Credit Aurelia Ventura/ La Opinion

Credit Aurelia Ventura/ La Opinion
Crossing the Los Angeles River, or what remains of it, is a daily ritual for thousands of Angelenos. Most are workers who live in the east and cross every morning heading west to work in the center of the city or beyond and make the trip in the opposite direction”” by car, bus or even on foot”” in the evening or at night.

And no crossing is more dramatic than the one done by the Sixth Street Bridge, a majestic structure of concrete and steel dating back to 1932, which extends nearly a mile, and connects downtown to the neighborhood of Boyle Heights. So iconic is the bridge, with its high concrete towers and two metal arches, that it has appeared in countless movies, videos and television commercials.

The largest and last built of the bridges over the river is the only one that suffers the architectural equivalent of an incurable illness, and authorities have determined the bridge could not survive a strong earthquake. The bridge contains Alkali- Silica Reaction or ASR, a chemical reaction that creates a gel that corrodes cement.
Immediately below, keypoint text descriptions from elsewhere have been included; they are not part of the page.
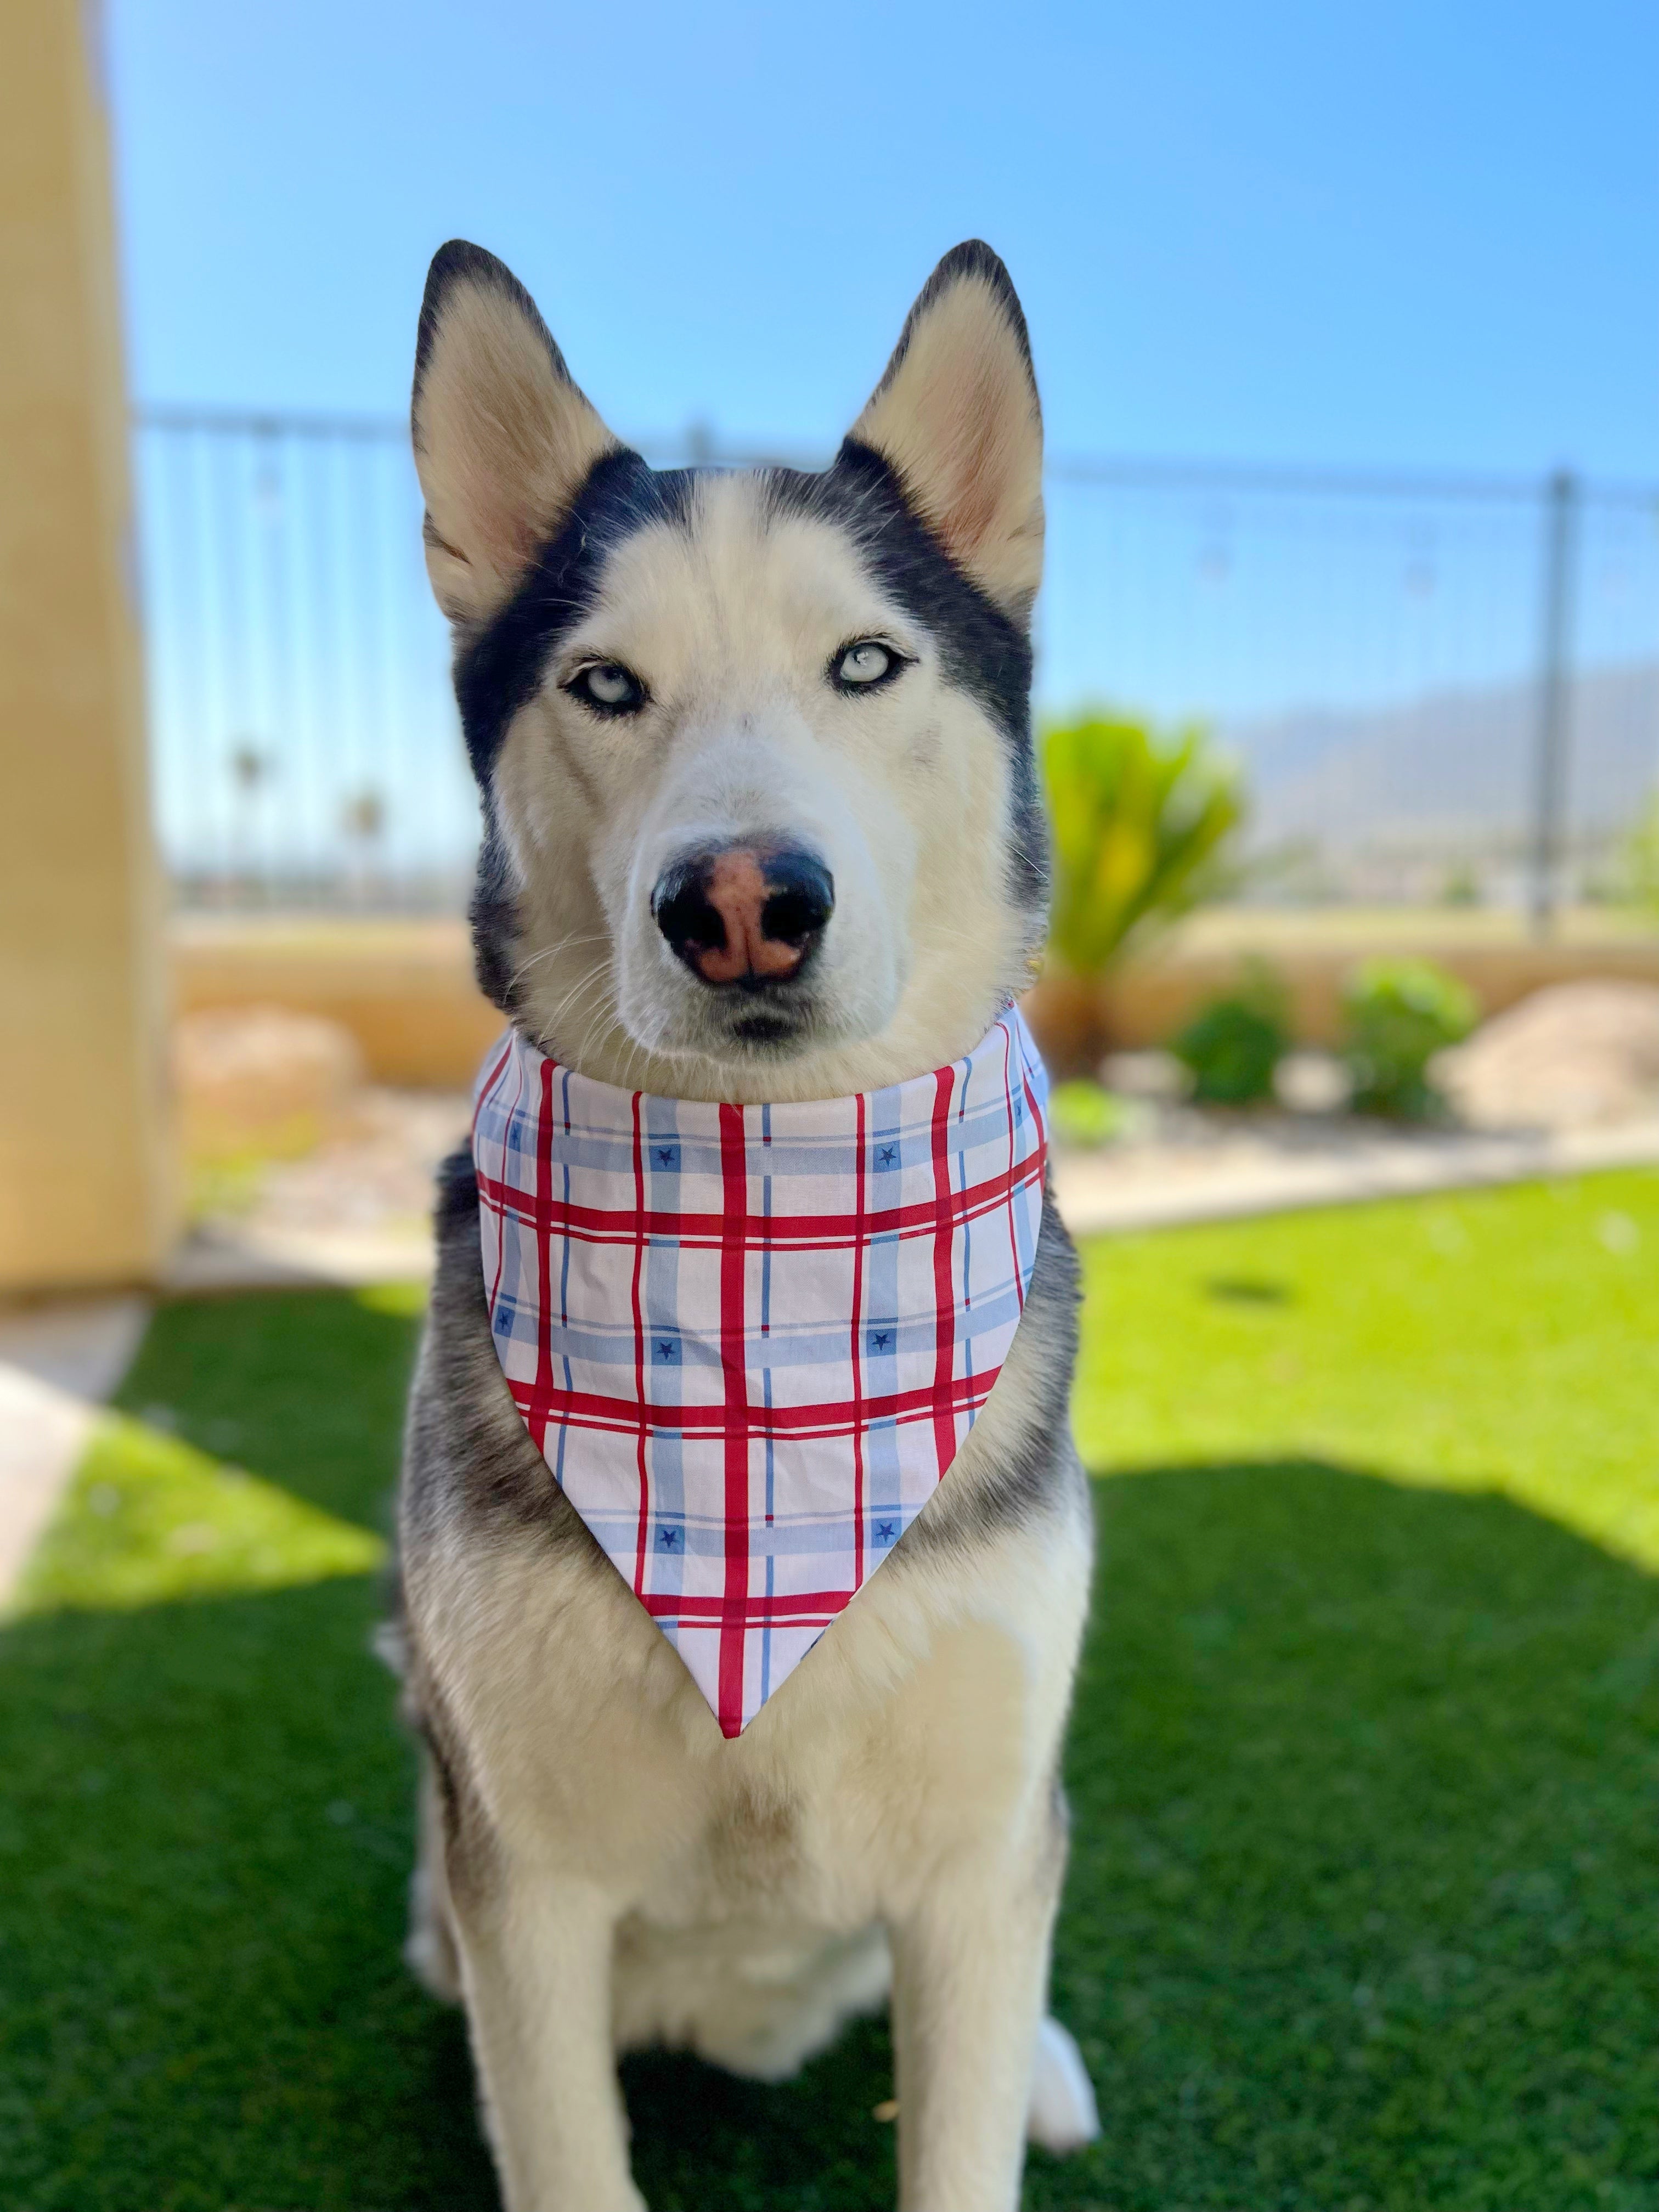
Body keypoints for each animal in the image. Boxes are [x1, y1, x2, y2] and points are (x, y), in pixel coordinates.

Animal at [396, 242, 1106, 2212]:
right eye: (604, 682)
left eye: (864, 661)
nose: (738, 902)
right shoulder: (525, 1880)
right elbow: (560, 2140)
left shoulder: (975, 1858)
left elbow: (961, 2130)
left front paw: (1006, 2081)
On Friday, the City Council made the difficult but necessary decision to demolish the 79-year-old structure. The council opted to replace the bridge with a modern design, one that does not replicate the bridge’s current form and its dual arc, despite objections from groups like the Cultural Heritage Commission and the Los Angeles Conservancy.

The demolition and construction of the bridge will cost $401- million, most of which would come from federal funds. The construction project will begin in three years and last four, during which the bridge will remain closed. As reported by the Los Angeles Times last week, the diversion of traffic to the north bridges off Fourth and First streets, will adversely affect some 33 business and cause the loss of 200 jobs– not to mention noise problems, environmental pollution and traffic congestion.

But groups like Friends of the Los Angeles River celebrated the decision to create a new type of bridge that will have wider sidewalks for pedestrians and cyclists.

While securing federal funds, the city promised to create new programs to involve communities affected by the possible temporary closure of the Sixth Street intersection. In addition, there are plans to create a historical record of the bridge, which from this week, is counting its last days.